[Start of section]

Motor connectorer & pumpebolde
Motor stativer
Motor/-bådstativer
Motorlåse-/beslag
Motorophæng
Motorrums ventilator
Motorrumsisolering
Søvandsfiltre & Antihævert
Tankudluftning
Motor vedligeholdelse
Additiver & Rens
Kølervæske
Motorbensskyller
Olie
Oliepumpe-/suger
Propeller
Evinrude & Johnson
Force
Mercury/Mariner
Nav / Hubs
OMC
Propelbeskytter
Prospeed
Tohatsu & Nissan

[End of section]

Problem details
Every line of the data should be copied exactly.

Exercise output
Motor connectorer & pumpebolde
Motor stativer
Motor/-bådstativer
Motorlåse-/beslag
Motorophæng
Motorrums ventilator
Motorrumsisolering
Søvandsfiltre & Antihævert
Tankudluftning
Motor vedligeholdelse
Additiver & Rens
Kølervæske
Motorbensskyller
Olie
Oliepumpe-/suger
Propeller
Evinrude & Johnson
Force
Mercury/Mariner
Nav / Hubs
OMC
Propelbeskytter
Prospeed
Tohatsu & Nissan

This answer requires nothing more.